Perfectly Wonderful Soft

14 2 0
                                    

As I'm standing in the bathroom, looking at myself in the mirror, I can't help but realize I'm getting into my own head over Hannah. I'm letting my own daydreams ruin a possibly amazing thing, yet again. I'm disappointed in myself because this happens a lot. Here's what happens:

I get a crush. I romanticize everything about her. She becomes the only thing I see, but I don't always hear her. I create this fictional world in my head before I can even properly know someone, and by the time I realize I haven't expressed my feelings of interest to them, it's too late. They're onto someone else. And I just watch. Could you blame them? I mean, seriously. I wait for months and months and play this role of coming across like I don't absolutely want to cry when the girl I barely-know-yet-feel-like-I've-known-my-whole-life-who-is-an-international-successful-gorgeously-perfect-pop-star says I "look good"?! Who doesn't respond to that?! I think I just looked back out the window?!

I'm starting to acknowledge all of the little things Hannah did today to show me she might be interested, too. Or, just friendly. Either way, I'm not doing a good job at showing it back to her. I've been too busy trying to let her watch a version of myself instead of experiencing who I am, emotions and all, firsthand.

I leave the bathroom and make my way back over to the table and see everyone pushing in their chairs as they stand. "Oh, Rowan, we're all set to go. We're just going to take the cruiser to the hotel for the night, unless you want anything else? Takeout? A drink? How about-" I laugh, "Oh no, Paris, I'm totally good! Thank you though, so so so SO much." I give her a hug because she reminds me of my mom with her generous offers and care. "My little superstar!" She says as she hugs me back, and I feel a wave of gratitude for my life turning out this way. At this moment I vow to myself to start showing people my goddamn feelings as I feel them, because why not?

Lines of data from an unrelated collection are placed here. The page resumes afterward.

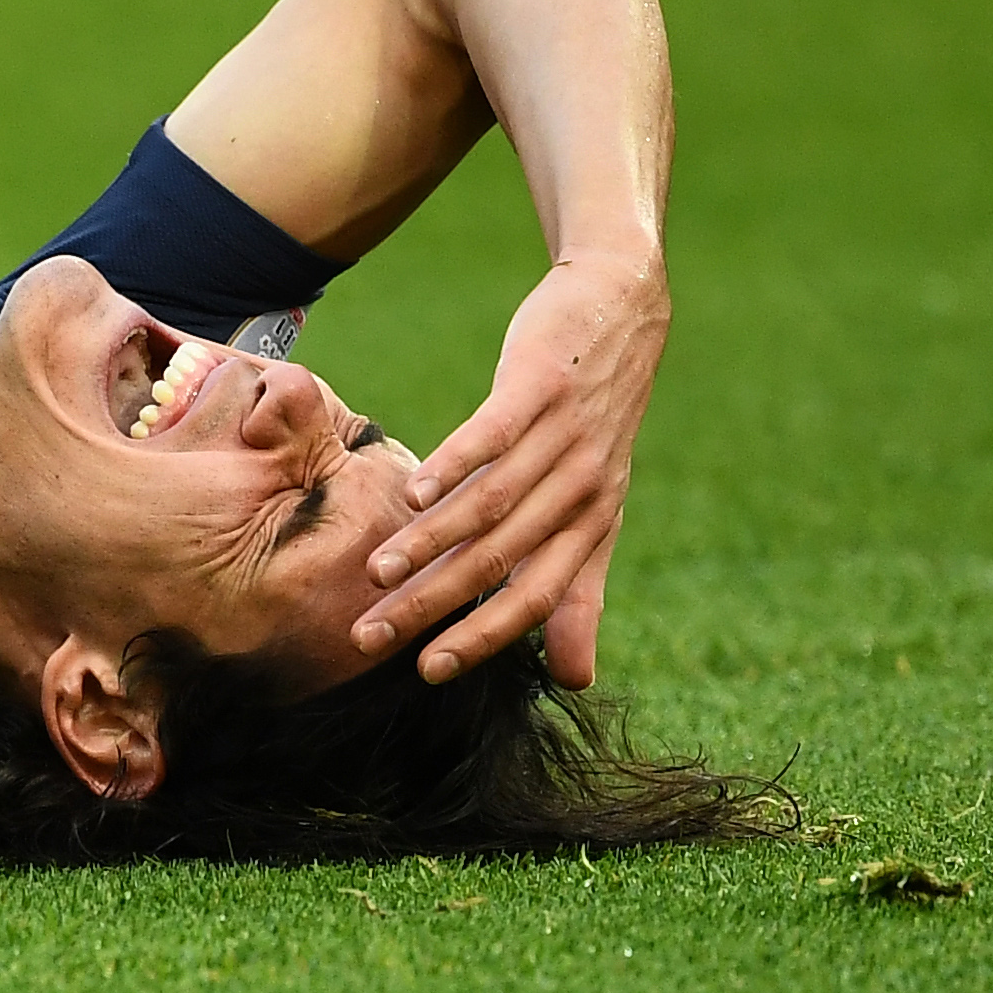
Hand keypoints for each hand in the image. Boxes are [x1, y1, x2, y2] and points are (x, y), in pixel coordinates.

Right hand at [353, 252, 667, 687]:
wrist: (621, 312)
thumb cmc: (594, 419)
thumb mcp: (595, 505)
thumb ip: (578, 589)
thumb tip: (576, 680)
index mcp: (591, 523)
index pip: (533, 595)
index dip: (482, 636)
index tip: (425, 671)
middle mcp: (582, 487)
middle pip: (498, 559)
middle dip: (432, 603)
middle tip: (371, 635)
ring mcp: (563, 435)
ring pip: (489, 503)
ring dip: (428, 542)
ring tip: (375, 571)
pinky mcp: (538, 386)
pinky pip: (493, 434)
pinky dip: (453, 465)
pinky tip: (411, 492)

"Is everyone leaving because you made a shitty joke again?" I smirk as I tease Hannah, then put my arm around her shoulder as we walk out. She laughs a little but seems more intrigued by my altered demeanor. "Yeah, you missed it. I told them you were with one of the biggest pop stars on set today, and still haven't told me I'm pretty once." She giggles hard at herself, then breaks away from my embrace, and pretends to pout and stomp her feet as we get into the car. She flips her hair in my face as we climb into the backseat together. "Um, rude. I'll never call you pretty if you keep tossing this absolutely-gorgeous-and-perfectly-wonderful-soft-looking-but-I-wouldn't-know-because-I-have-yet-to-touch-it head of hair in my face again." Hannah pretends the sentence I spoke was written in front of her face and uses her pointer finger to check off each adjective I used. She puts her hand down and looks at me, "If you want something in life, all you have to do is ask." She smoothly reaches for my hand and gently places it up to cup her hair pressed against her cheek. "So, is it soft like you thought?" She asks. "Usually, things are just like I thought, but it's better to feel it."